══ Study material
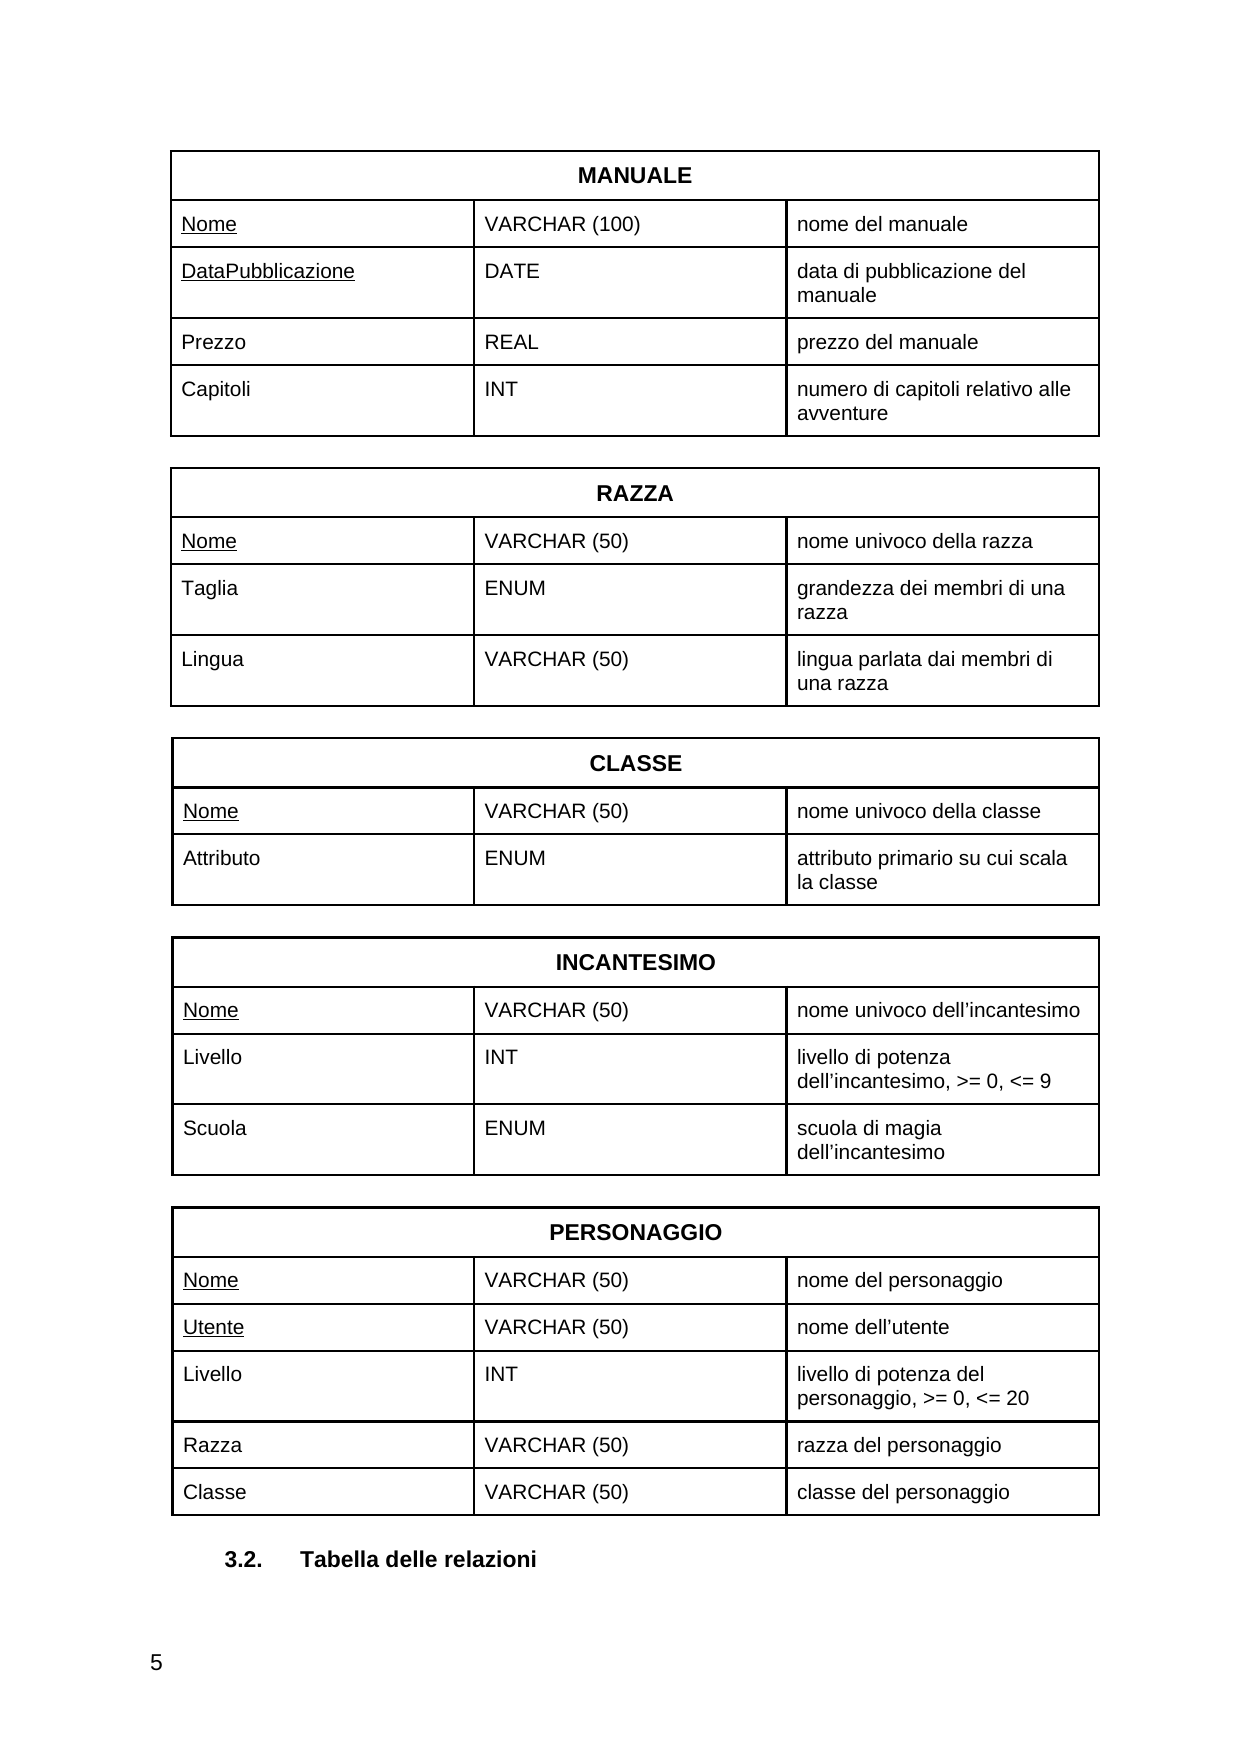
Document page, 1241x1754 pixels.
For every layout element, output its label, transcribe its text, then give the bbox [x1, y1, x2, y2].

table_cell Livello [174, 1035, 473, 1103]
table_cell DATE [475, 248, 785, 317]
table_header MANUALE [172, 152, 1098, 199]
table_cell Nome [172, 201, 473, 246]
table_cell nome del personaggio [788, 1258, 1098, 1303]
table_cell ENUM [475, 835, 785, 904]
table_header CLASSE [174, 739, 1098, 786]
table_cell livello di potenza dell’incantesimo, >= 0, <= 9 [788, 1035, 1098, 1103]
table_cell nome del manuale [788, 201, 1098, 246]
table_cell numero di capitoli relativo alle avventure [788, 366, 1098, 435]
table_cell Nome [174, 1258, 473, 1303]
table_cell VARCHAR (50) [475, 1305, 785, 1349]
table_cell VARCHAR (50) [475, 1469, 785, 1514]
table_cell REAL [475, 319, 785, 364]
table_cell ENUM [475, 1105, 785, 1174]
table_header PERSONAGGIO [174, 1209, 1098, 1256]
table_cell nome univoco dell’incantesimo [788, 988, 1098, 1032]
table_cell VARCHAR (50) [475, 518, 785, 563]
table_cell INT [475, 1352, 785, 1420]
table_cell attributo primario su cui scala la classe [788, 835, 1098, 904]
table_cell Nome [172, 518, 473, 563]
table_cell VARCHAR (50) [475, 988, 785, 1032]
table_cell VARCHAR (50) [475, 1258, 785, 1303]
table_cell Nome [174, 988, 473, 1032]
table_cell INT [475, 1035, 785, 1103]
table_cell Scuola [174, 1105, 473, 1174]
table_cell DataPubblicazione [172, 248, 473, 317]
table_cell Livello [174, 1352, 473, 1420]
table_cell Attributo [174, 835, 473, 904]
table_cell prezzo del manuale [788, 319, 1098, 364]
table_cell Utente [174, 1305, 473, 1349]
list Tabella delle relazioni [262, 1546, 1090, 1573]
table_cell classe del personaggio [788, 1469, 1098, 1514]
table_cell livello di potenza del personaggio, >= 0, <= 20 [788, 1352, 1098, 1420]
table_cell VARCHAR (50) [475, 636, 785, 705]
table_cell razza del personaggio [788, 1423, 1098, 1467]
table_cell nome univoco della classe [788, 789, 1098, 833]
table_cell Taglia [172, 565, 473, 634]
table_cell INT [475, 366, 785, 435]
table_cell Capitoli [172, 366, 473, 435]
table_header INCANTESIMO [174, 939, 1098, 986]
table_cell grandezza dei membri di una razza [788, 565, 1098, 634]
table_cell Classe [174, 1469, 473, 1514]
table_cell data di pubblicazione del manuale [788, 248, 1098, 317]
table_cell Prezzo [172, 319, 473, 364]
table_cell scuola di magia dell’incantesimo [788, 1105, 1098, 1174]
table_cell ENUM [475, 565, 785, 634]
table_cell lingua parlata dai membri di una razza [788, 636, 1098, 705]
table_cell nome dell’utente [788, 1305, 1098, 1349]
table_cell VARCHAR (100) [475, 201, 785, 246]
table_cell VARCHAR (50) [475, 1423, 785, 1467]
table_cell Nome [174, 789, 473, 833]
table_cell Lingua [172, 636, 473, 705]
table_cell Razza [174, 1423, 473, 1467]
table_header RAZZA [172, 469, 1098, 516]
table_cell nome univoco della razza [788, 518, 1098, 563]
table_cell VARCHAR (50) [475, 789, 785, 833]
════
══ Study material
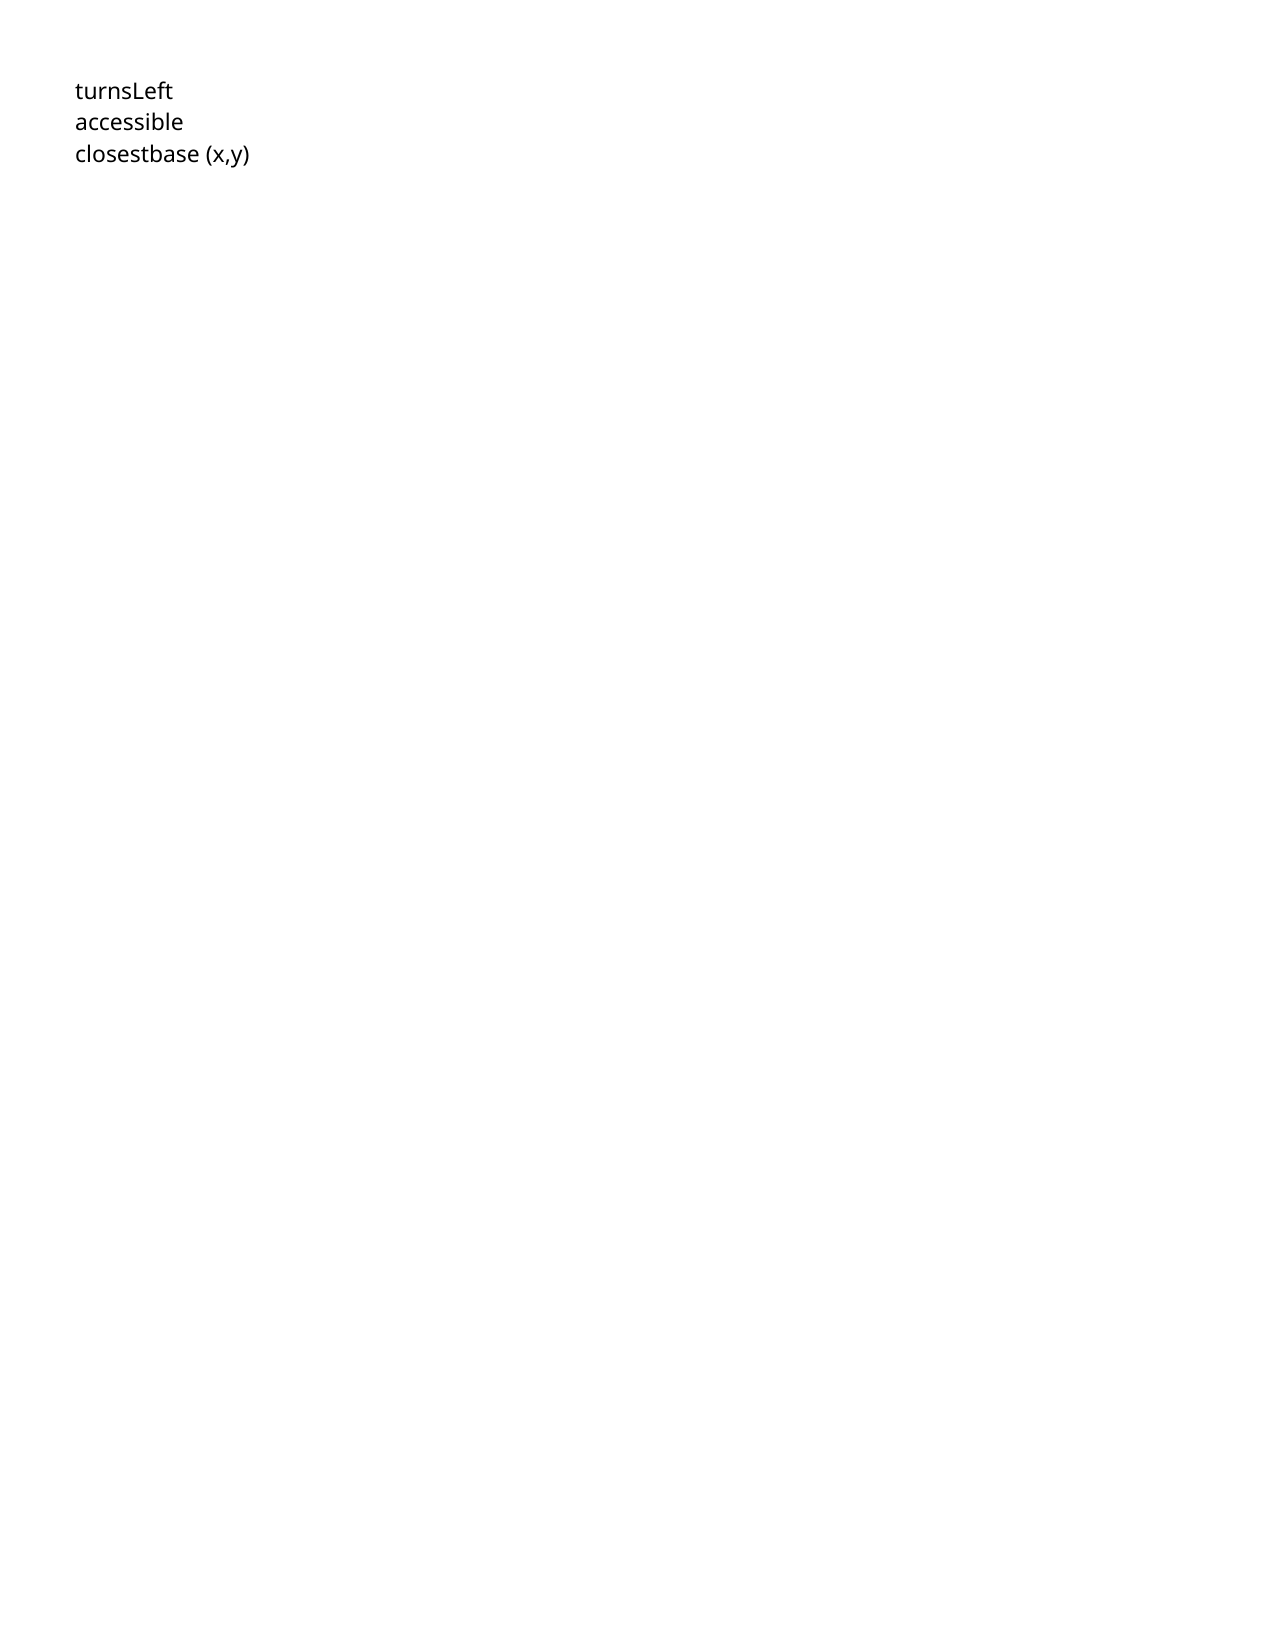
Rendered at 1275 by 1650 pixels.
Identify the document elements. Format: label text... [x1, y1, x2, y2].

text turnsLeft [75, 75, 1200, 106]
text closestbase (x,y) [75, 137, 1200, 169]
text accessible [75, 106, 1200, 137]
════
> **Task to complete**: For each line above that includes "pixels", make a copy.

> **Result for this task**:
Document page, 1241x1754 pixels.
Rendered at 1275 by 1650 pixels.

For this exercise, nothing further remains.